Susan loves this email that she recently received from her Aunt Eileen:

Here's another quote for you: "Take care that you never spell a word wrong.  Always before you write a word, consider how it is spelled, and, if you do not remember, turn to a dictionary"  Thomas Jefferson to his daughter Martha.

I thought of you when I read this since your sister has said how you do not react well to misspellings, or poor grammar.

Hope you are having a nice day.

1.28.2016

A Small Example Of What It's Like To Have Susan As A Friend


Susan sent a text to her long standing pal shortly after the death of his father:

There is a grammatical error in your father's obituary, to whom may I complain?

Susan's pal responded with the contact information of the responsible party and asked her to relay what she had discovered.

Of course! I love any opportunity to educate.

Susan communicated with the responsible party and by the time she checked back it was fixed.

11.17.2010

Susan has just about had it with the amount of apostrophes she finds where they don't belong.
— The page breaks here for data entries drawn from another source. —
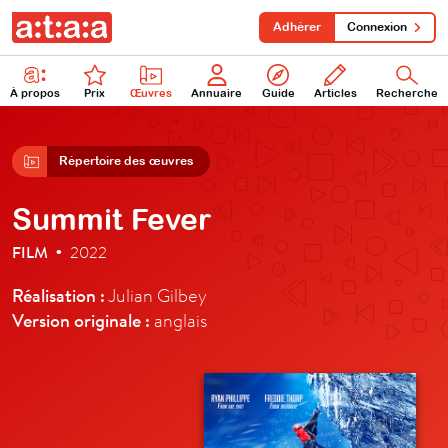
Adhérer
Connexion
À propos
Prix
Œuvres
Annuaire
Guide
Articles
Recherche
Répertoire des œuvres
Summit Fever
FILM
2022
•
Réalisation :
Julian Gilbey
Version originale :
anglais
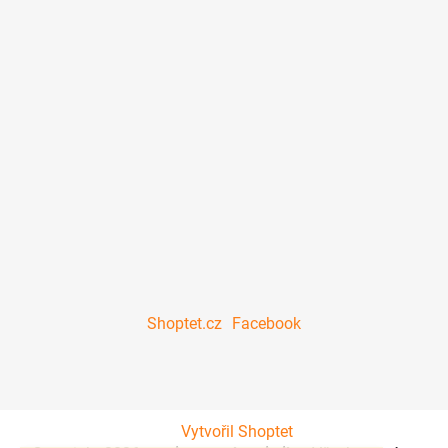
Shoptet.cz
Facebook
Vytvořil Shoptet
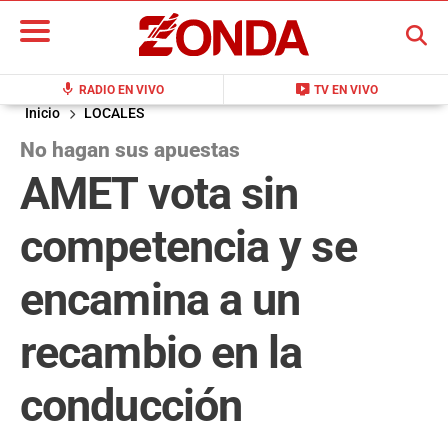
BUSCAR
mic
live_tv
RADIO EN VIVO
TV EN VIVO
Inicio
LOCALES
No hagan sus apuestas
AMET vota sin
competencia y se
encamina a un
recambio en la
conducción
She's perplexed at the widespread misuse of something that is so elemental in writing. Apostrophes are used to indicate that something belongs to somebody, such as Susan's exasperation. They're also used to help make one word from two words, such as didn't we all learn this in grade school?
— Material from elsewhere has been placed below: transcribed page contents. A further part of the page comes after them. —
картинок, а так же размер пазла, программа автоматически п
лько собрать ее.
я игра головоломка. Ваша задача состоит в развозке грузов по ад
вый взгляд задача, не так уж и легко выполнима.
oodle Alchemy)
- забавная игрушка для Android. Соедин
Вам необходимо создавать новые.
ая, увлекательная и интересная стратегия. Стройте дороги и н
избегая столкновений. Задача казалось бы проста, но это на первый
I know that Susan went over the apostrophe thing in a previous post and doesn't understand why she is being made to revisit this topic.

There's a particularly sweet and adorable blogger who adds extra apostrophes all the time, which is very unusual because Sweet & Adorable has a substantial readership and someone should have brought it to her attention long ago. If any of Susan's bloggy pals think that she's referring to them, she's not. Although some of her bloggy pals do indeed commit this annoying sin, Susan is positive that Sweet & Adorable is not a reader.
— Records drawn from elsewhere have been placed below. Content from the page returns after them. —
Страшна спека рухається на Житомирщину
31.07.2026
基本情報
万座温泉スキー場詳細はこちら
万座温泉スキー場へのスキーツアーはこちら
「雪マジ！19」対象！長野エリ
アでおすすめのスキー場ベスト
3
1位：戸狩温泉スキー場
Susan knows she's not perfect with the grammar herself and can tolerate a bit of constructive criticism. She's all about self improvement.

6.24.2009

I Feel Badly

Susan has noticed that people say 'I feel badly' all the time, even smart people with good jobs. Jobs on TV.

When someone says that they feel badly, what they're really saying is that their mechanism for feeling has been compromised.
They're bad at feeling.
Sorry man, can't feel. I don't know, it's just bad.

These people might think that badly sounds smarter than plain old bad. If so, then Susan feels bad for them.

Strunk & White's 'Elements of Style' advises us not to 'dress words up by addling -ly to them, as though putting a hat on a horse.'
Susan agrees.

Susan would like to help steer people from using badly in an improper manner by asking them to consider that if one can feel badly can one also feel goodly?

4.04.2009

Your Invited To Look Stupid

Susan gets TWISTED in the worst way when she encounters poor punctuation. I mean, she gets totally f*cking crazy about this sh*t. Crazy!

Aren't the basics of punctuation taught in elementary school?

How is it that grown people who learned to speak and write English as their primary language don't know what apostrophes are used for?
If Susan has one apple and Jane gives her another then would Susan have two apple's?
No, she'd have two bloody apples!
Only if the apple owned something would it need an apostrophe.

Susan's TWISTED state extends to contractions, or the lack thereof, like the one she saw today printed on an invitation.
The very first word was a deplorable abomination, it read;
'Your invited to' blah, blah, blah.

Your.

Not you + are, which = you're.

Your.

Your invited to blah, blah, blah.

Doesn't anybody proof-read anything?
Particularly if they intend to mail it to everyone in their address book?

Holy crap, Batman. Susan needs a cocktail.